Reproduce exactly, from the data that follows, the line with "right ear: (55, 674)", the line with "left hip: (541, 629)", and every line that lies between them.

_____

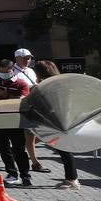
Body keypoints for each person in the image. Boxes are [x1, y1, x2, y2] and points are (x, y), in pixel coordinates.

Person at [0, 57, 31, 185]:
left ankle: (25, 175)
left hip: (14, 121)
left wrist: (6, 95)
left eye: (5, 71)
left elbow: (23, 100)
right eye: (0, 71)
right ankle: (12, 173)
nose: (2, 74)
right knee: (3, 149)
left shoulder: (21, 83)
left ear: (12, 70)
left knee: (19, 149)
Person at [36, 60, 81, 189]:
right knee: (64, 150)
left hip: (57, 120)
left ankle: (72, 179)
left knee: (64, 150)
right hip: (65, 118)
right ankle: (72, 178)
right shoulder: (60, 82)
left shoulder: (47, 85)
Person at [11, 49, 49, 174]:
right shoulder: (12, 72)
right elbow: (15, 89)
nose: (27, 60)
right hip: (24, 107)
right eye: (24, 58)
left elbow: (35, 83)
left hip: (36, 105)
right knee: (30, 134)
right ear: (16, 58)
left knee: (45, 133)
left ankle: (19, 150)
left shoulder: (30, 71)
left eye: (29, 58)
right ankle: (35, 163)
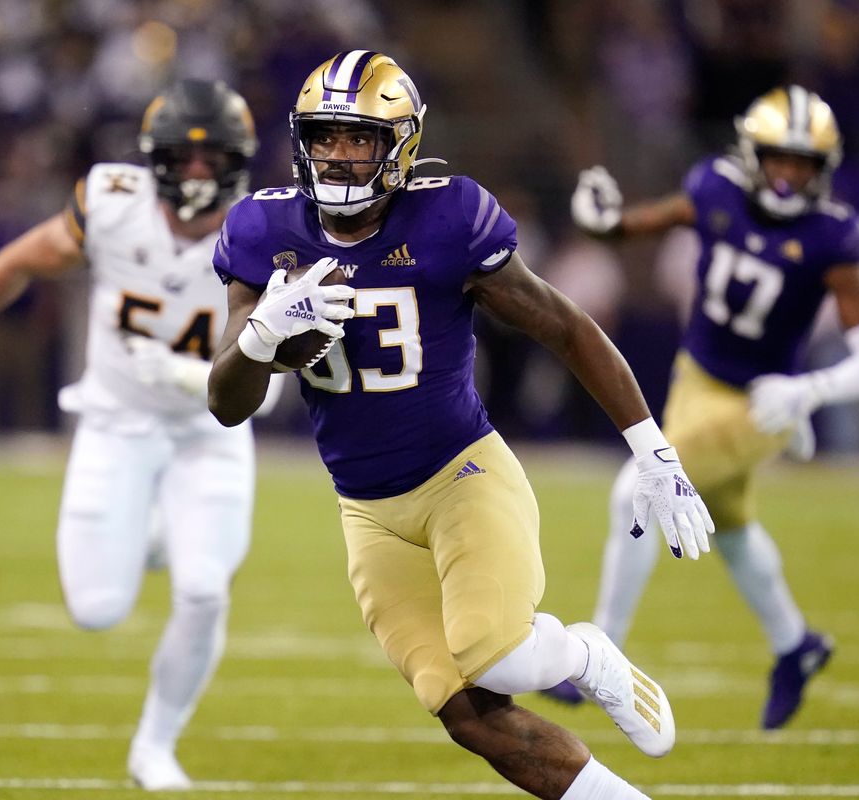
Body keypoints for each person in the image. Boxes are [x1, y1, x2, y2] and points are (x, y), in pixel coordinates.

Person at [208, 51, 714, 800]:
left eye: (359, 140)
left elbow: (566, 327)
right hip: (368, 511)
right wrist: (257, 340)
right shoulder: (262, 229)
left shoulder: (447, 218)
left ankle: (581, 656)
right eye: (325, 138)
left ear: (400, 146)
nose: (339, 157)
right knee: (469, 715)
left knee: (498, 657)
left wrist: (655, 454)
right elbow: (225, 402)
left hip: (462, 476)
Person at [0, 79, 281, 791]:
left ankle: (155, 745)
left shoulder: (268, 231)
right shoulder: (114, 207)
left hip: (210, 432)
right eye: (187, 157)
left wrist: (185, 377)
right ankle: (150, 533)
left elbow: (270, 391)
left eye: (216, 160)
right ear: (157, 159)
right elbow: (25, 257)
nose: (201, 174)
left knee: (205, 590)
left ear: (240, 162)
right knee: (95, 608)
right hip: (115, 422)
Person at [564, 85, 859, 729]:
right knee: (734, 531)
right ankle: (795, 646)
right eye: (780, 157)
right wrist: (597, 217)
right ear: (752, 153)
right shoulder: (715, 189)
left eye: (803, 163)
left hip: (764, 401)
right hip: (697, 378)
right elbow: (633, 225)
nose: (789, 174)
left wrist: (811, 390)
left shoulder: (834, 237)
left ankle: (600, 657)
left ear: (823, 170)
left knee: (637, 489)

_____

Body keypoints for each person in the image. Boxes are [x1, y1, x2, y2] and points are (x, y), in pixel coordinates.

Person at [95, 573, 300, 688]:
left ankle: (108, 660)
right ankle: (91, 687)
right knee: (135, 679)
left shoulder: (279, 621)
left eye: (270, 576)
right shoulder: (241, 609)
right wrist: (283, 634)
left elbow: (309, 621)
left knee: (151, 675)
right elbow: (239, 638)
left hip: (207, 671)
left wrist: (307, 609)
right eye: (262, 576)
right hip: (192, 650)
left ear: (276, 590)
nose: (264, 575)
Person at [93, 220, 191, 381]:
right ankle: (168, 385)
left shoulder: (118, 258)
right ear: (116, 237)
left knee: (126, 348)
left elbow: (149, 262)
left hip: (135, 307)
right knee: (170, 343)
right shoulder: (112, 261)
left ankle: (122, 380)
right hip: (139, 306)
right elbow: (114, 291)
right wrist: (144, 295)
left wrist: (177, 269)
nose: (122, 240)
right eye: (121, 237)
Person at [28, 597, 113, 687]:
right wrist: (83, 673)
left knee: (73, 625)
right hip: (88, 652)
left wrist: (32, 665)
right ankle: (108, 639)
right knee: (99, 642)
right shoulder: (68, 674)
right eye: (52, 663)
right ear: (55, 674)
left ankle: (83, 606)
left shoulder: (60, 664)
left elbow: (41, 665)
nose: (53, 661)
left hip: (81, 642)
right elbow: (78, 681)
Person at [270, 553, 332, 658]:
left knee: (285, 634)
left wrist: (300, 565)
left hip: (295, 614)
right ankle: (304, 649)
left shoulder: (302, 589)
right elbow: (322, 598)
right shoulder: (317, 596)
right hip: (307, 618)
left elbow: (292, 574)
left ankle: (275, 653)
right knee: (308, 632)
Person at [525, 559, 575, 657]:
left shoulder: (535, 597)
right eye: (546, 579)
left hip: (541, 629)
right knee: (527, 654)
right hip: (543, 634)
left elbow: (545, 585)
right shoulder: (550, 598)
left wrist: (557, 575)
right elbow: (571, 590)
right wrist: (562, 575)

_____

• [Output of the task]:
right ear: (55, 674)
left ankle: (83, 606)
left shoulder: (60, 664)
left elbow: (41, 665)
nose: (53, 661)
left hip: (81, 642)
right elbow: (78, 681)
Person at [270, 553, 332, 658]:
left knee: (285, 634)
left wrist: (300, 565)
left hip: (295, 614)
right ankle: (304, 649)
left shoulder: (302, 589)
right elbow: (322, 598)
right shoulder: (317, 596)
right hip: (307, 618)
left elbow: (292, 574)
left ankle: (275, 653)
right knee: (308, 632)
Person at [525, 559, 575, 657]:
left shoulder: (535, 597)
right eye: (546, 579)
left hip: (541, 629)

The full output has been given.